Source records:

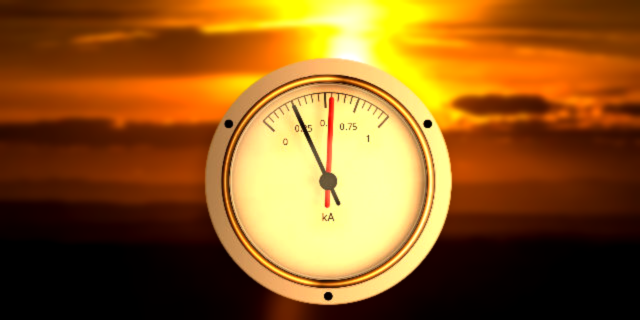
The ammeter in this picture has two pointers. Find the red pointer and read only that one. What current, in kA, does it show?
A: 0.55 kA
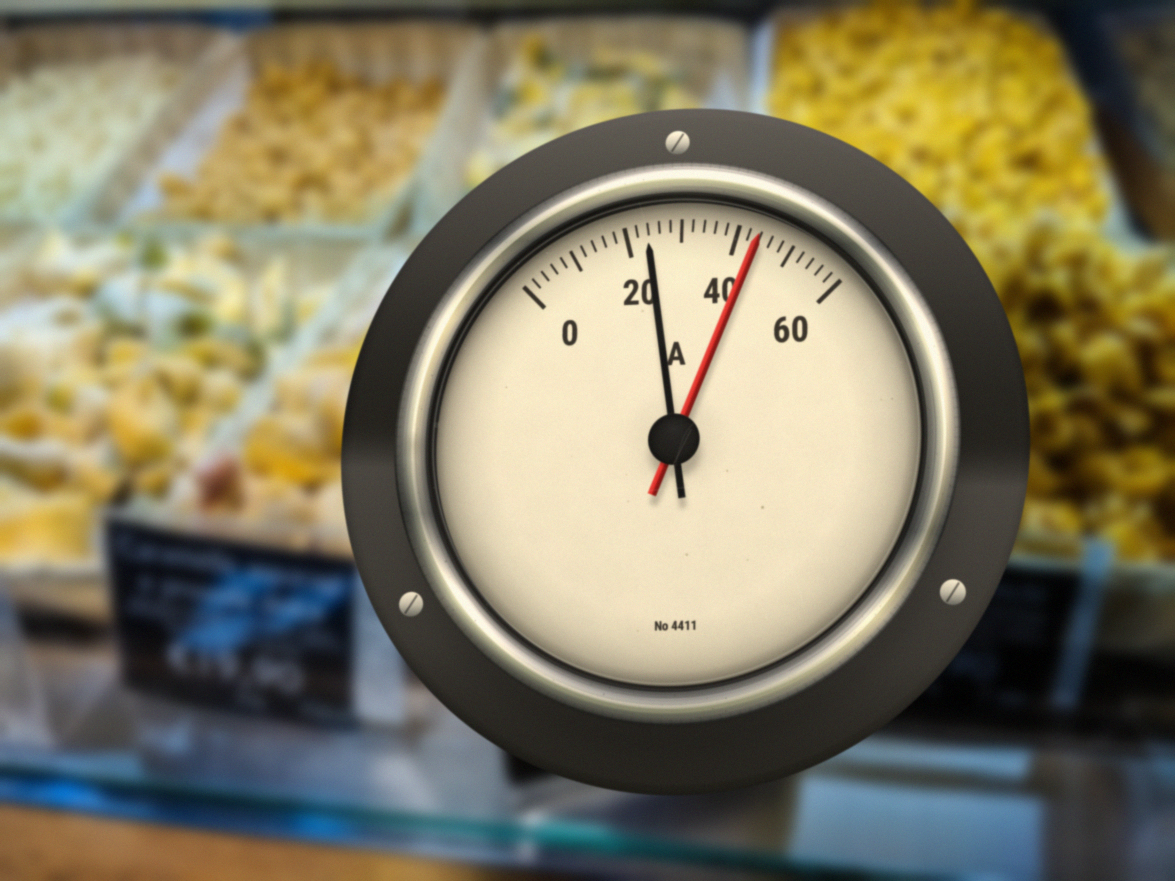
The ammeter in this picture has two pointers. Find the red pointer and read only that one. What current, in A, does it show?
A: 44 A
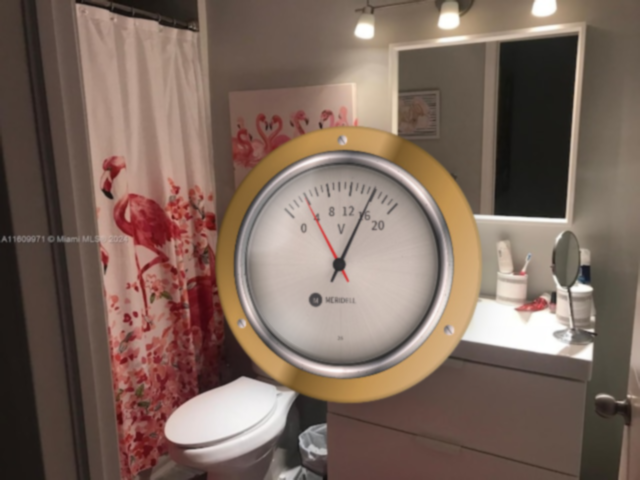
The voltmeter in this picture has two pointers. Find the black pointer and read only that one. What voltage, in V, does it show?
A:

#### TASK ITEM:
Please lay out the lines above as a Markdown table with the columns Row and Text, numbering each row and skipping blank lines. Leave the pictures out.

#### RESULT OF THE TASK:
| Row | Text |
|---|---|
| 1 | The ammeter in this picture has two pointers. Find the red pointer and read only that one. What current, in kA, does it show? |
| 2 | A: 0.55 kA |
| 3 | The ammeter in this picture has two pointers. Find the red pointer and read only that one. What current, in A, does it show? |
| 4 | A: 44 A |
| 5 | The voltmeter in this picture has two pointers. Find the black pointer and read only that one. What voltage, in V, does it show? |
| 6 | A: |